* **Try it**: Tally the lines in the entries below where the string "Yaratıcı" occurs. Reply with the total alone.

Extracted data entries
----------

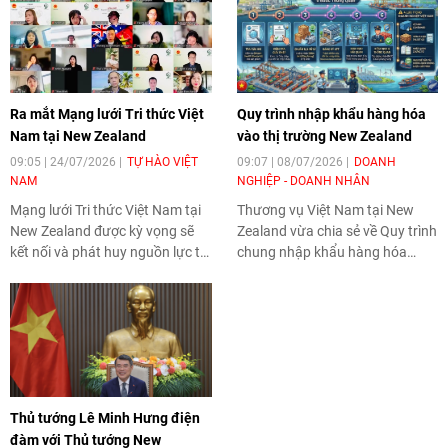
Ra mắt Mạng lưới Tri thức Việt
Quy trình nhập khẩu hàng hóa
Nam tại New Zealand
vào thị trường New Zealand
09:05 | 24/07/2026
TỰ HÀO VIỆT
09:07 | 08/07/2026
DOANH
NAM
NGHIỆP - DOANH NHÂN
Mạng lưới Tri thức Việt Nam tại
Thương vụ Việt Nam tại New
New Zealand được kỳ vọng sẽ
Zealand vừa chia sẻ về Quy trình
kết nối và phát huy nguồn lực trí
chung nhập khẩu hàng hóa
tuệ của cộng đồng người Việt,
thương mại do Bộ Các ngành cơ
tăng cường sự gắn kết cộng
bản New Zealand - MPI quản lý
đồng, thúc đẩy quan hệ hợp tác
tập trung vào 6 bước chính mà
nhân dân cũng như đóng góp
doanh nghiệp Việt Nam có thể
tích cực cho sự phát triển chung
tìm hiểu nhằm thuận lợi trong
của Việt Nam và New Zealand.
quá trình xuất khẩu hàng hóa.
Thủ tướng Lê Minh Hưng điện
đàm với Thủ tướng New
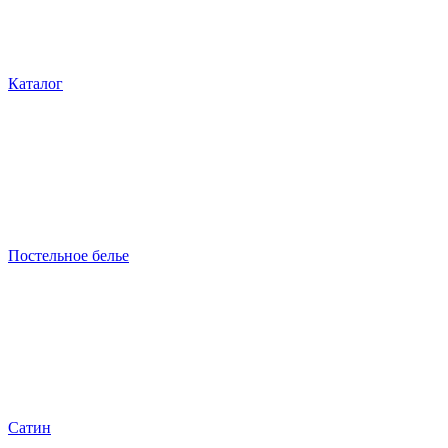
Каталог
Постельное белье
Сатин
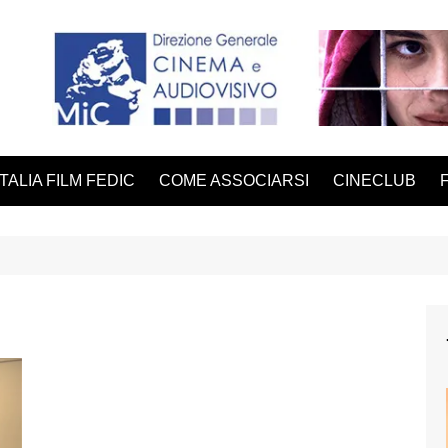
ITALIA FILM FEDIC
COME ASSOCIARSI
CINECLUB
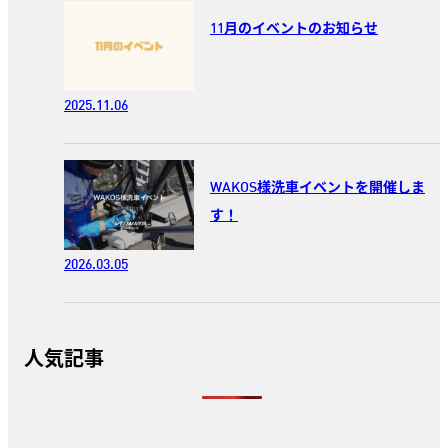
11月のイベントのお知らせ
2025.11.06
WAKOS様洗車イベントを開催しま
す！
2026.03.05
人気記事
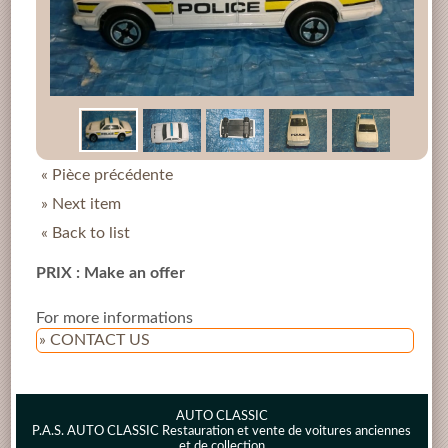
« Pièce précédente
» Next item
« Back to list
PRIX : Make an offer
For more informations
» CONTACT US
AUTO CLASSIC
P.A.S. AUTO CLASSIC Restauration et vente de voitures anciennes
et de collection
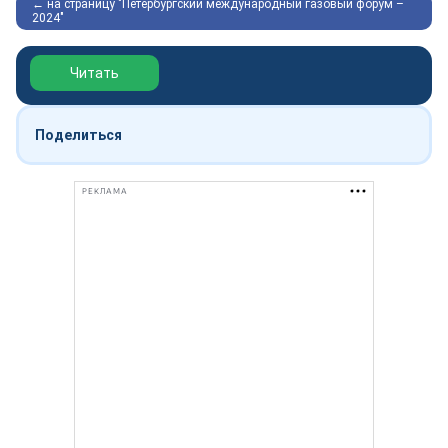
← на страницу "Петербургский международный газовый форум –
2024"
Обзор выставки Нефтегаз-2026
Читать
Поделиться
РЕКЛАМА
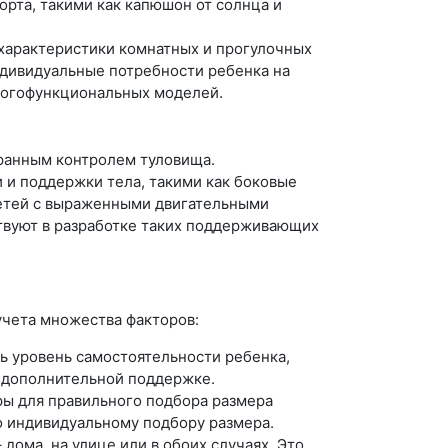
рта, такими как капюшон от солнца и
характеристики комнатных и прогулочных
ндивидуальные потребности ребенка на
многофункциональных моделей.
хранным контролем туловища.
и поддержки тела, такими как боковые
детей с выраженными двигательными
твуют в разработке таких поддерживающих
учета множества факторов:
 уровень самостоятельности ребенка,
в дополнительной поддержке.
тры для правильного подбора размера
о индивидуальному подбору размера.
дома, на улице или в обоих случаях. Это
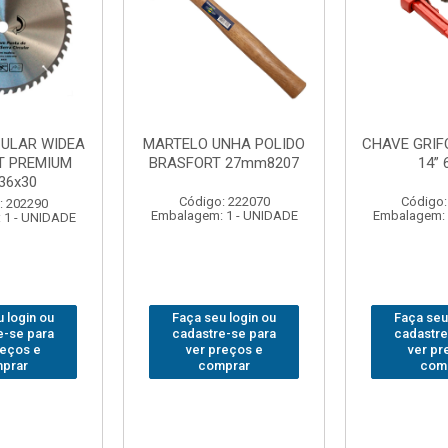
FO BRASFORT
ADAPTADOR PARA
ABAJO
 6012
SOQUETE WAFT
BRASFORT
1/2(F)x3/4(M) 6161
7
: 231967
Código: 235563
Código
 1 - UNIDADE
Embalagem: 1 - UNIDADE
Embalagem:
u login ou
Faça seu login ou
Faça seu
e-se para
cadastre-se para
cadastr
reços e
ver preços e
ver p
mprar
comprar
com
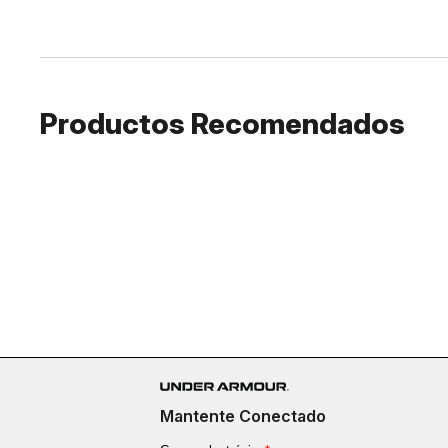
Productos Recomendados
Mantente Conectado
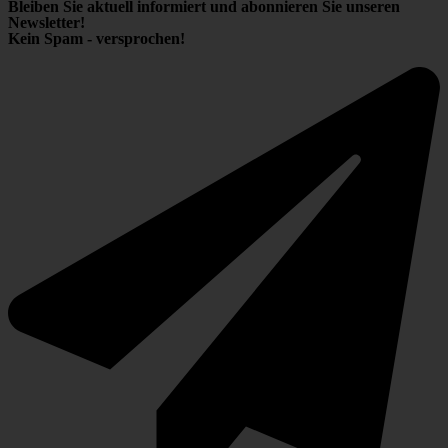
Bleiben Sie aktuell informiert und abonnieren Sie unseren
Newsletter!
Kein Spam - versprochen!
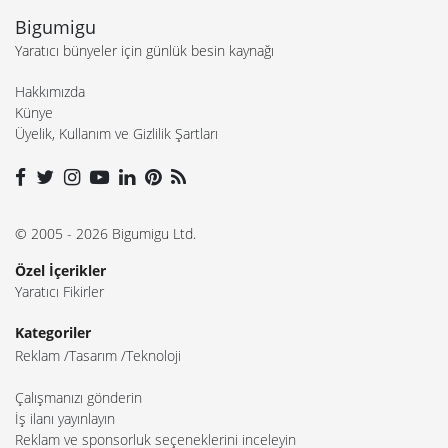
Bigumigu
Yaratıcı bünyeler için günlük besin kaynağı
Hakkımızda
Künye
Üyelik, Kullanım ve Gizlilik Şartları
© 2005 - 2026 Bigumigu Ltd.
Özel İçerikler
Yaratıcı Fikirler
Kategoriler
Reklam
Tasarım
Teknoloji
Çalışmanızı gönderin
İş ilanı yayınlayın
Reklam ve sponsorluk seçeneklerini inceleyin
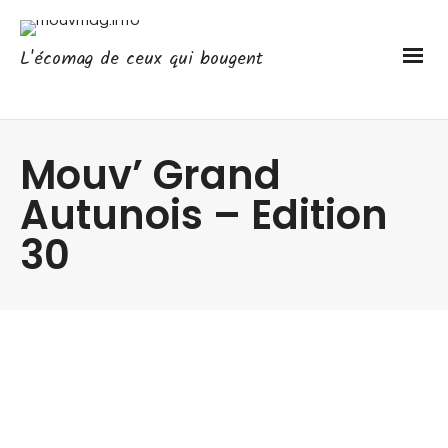
L'écomag de ceux qui bougent
Mouv’ Grand
Autunois – Edition
30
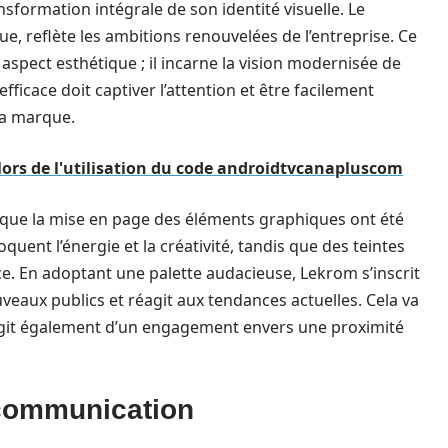
sformation intégrale de son identité visuelle. Le
, reflète les ambitions renouvelées de l’entreprise. Ce
aspect esthétique ; il incarne la vision modernisée de
fficace doit captiver l’attention et être facilement
la marque.
 lors de l'utilisation du code androidtvcanapluscom
i que la mise en page des éléments graphiques ont été
uent l’énergie et la créativité, tandis que des teintes
e. En adoptant une palette audacieuse, Lekrom s’inscrit
veaux publics et réagit aux tendances actuelles. Cela va
 s’agit également d’un engagement envers une proximité
 communication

----------

* **Solution to this exercise**: 2